** Opening Exercise data block **
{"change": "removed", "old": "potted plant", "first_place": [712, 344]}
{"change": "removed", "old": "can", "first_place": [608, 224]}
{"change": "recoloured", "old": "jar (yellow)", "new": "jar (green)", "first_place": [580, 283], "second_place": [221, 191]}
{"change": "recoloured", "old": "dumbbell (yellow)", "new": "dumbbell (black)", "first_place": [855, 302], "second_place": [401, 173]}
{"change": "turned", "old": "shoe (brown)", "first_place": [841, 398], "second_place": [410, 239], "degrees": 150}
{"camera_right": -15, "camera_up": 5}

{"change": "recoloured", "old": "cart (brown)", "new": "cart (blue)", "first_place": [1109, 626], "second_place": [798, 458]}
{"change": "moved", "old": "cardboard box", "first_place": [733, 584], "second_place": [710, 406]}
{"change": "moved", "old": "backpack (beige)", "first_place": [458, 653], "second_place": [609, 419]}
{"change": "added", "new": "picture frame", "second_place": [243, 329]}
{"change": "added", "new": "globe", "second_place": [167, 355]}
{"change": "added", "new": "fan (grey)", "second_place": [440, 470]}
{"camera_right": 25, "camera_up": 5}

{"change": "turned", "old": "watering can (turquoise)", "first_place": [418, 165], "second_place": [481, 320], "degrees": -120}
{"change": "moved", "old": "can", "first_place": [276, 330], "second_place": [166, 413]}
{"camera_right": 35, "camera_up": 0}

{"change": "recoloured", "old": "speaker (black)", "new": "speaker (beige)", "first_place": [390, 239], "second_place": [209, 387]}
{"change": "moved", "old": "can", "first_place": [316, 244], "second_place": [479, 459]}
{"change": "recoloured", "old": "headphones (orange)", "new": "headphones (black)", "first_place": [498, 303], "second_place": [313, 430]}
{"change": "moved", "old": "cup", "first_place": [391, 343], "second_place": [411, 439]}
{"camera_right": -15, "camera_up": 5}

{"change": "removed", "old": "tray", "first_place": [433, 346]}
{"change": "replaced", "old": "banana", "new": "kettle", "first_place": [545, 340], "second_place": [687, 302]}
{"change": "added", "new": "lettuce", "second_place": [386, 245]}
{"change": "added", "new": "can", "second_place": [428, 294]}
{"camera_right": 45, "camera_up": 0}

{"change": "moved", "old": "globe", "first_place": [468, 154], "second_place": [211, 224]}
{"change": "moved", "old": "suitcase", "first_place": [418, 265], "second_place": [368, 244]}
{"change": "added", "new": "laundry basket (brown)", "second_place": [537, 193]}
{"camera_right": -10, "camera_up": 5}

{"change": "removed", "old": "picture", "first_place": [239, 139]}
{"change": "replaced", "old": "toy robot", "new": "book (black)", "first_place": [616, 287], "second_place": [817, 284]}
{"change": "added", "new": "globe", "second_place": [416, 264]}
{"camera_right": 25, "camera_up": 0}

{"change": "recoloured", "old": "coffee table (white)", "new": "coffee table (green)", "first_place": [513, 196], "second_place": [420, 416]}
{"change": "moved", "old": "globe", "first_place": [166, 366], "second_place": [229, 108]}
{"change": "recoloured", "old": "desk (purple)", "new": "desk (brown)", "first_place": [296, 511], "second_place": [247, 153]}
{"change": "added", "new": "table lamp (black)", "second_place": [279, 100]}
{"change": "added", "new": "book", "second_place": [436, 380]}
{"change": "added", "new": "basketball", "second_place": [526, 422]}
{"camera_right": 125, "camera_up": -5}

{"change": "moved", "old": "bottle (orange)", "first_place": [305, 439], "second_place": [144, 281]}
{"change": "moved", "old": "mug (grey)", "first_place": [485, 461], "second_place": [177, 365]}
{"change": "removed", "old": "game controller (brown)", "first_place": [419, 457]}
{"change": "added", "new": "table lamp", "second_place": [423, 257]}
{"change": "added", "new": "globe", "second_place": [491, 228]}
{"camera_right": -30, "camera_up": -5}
** Closing Exercise data block **
[Task item] Whatever appears in the lines above should be copied exactly.

[Answer below]
{"change": "removed", "old": "potted plant", "first_place": [712, 344]}
{"change": "removed", "old": "can", "first_place": [608, 224]}
{"change": "recoloured", "old": "jar (yellow)", "new": "jar (green)", "first_place": [580, 283], "second_place": [221, 191]}
{"change": "recoloured", "old": "dumbbell (yellow)", "new": "dumbbell (black)", "first_place": [855, 302], "second_place": [401, 173]}
{"change": "turned", "old": "shoe (brown)", "first_place": [841, 398], "second_place": [410, 239], "degrees": 150}
{"camera_right": -15, "camera_up": 5}

{"change": "recoloured", "old": "cart (brown)", "new": "cart (blue)", "first_place": [1109, 626], "second_place": [798, 458]}
{"change": "moved", "old": "cardboard box", "first_place": [733, 584], "second_place": [710, 406]}
{"change": "moved", "old": "backpack (beige)", "first_place": [458, 653], "second_place": [609, 419]}
{"change": "added", "new": "picture frame", "second_place": [243, 329]}
{"change": "added", "new": "globe", "second_place": [167, 355]}
{"change": "added", "new": "fan (grey)", "second_place": [440, 470]}
{"camera_right": 25, "camera_up": 5}

{"change": "turned", "old": "watering can (turquoise)", "first_place": [418, 165], "second_place": [481, 320], "degrees": -120}
{"change": "moved", "old": "can", "first_place": [276, 330], "second_place": [166, 413]}
{"camera_right": 35, "camera_up": 0}

{"change": "recoloured", "old": "speaker (black)", "new": "speaker (beige)", "first_place": [390, 239], "second_place": [209, 387]}
{"change": "moved", "old": "can", "first_place": [316, 244], "second_place": [479, 459]}
{"change": "recoloured", "old": "headphones (orange)", "new": "headphones (black)", "first_place": [498, 303], "second_place": [313, 430]}
{"change": "moved", "old": "cup", "first_place": [391, 343], "second_place": [411, 439]}
{"camera_right": -15, "camera_up": 5}

{"change": "removed", "old": "tray", "first_place": [433, 346]}
{"change": "replaced", "old": "banana", "new": "kettle", "first_place": [545, 340], "second_place": [687, 302]}
{"change": "added", "new": "lettuce", "second_place": [386, 245]}
{"change": "added", "new": "can", "second_place": [428, 294]}
{"camera_right": 45, "camera_up": 0}

{"change": "moved", "old": "globe", "first_place": [468, 154], "second_place": [211, 224]}
{"change": "moved", "old": "suitcase", "first_place": [418, 265], "second_place": [368, 244]}
{"change": "added", "new": "laundry basket (brown)", "second_place": [537, 193]}
{"camera_right": -10, "camera_up": 5}

{"change": "removed", "old": "picture", "first_place": [239, 139]}
{"change": "replaced", "old": "toy robot", "new": "book (black)", "first_place": [616, 287], "second_place": [817, 284]}
{"change": "added", "new": "globe", "second_place": [416, 264]}
{"camera_right": 25, "camera_up": 0}

{"change": "recoloured", "old": "coffee table (white)", "new": "coffee table (green)", "first_place": [513, 196], "second_place": [420, 416]}
{"change": "moved", "old": "globe", "first_place": [166, 366], "second_place": [229, 108]}
{"change": "recoloured", "old": "desk (purple)", "new": "desk (brown)", "first_place": [296, 511], "second_place": [247, 153]}
{"change": "added", "new": "table lamp (black)", "second_place": [279, 100]}
{"change": "added", "new": "book", "second_place": [436, 380]}
{"change": "added", "new": "basketball", "second_place": [526, 422]}
{"camera_right": 125, "camera_up": -5}

{"change": "moved", "old": "bottle (orange)", "first_place": [305, 439], "second_place": [144, 281]}
{"change": "moved", "old": "mug (grey)", "first_place": [485, 461], "second_place": [177, 365]}
{"change": "removed", "old": "game controller (brown)", "first_place": [419, 457]}
{"change": "added", "new": "table lamp", "second_place": [423, 257]}
{"change": "added", "new": "globe", "second_place": [491, 228]}
{"camera_right": -30, "camera_up": -5}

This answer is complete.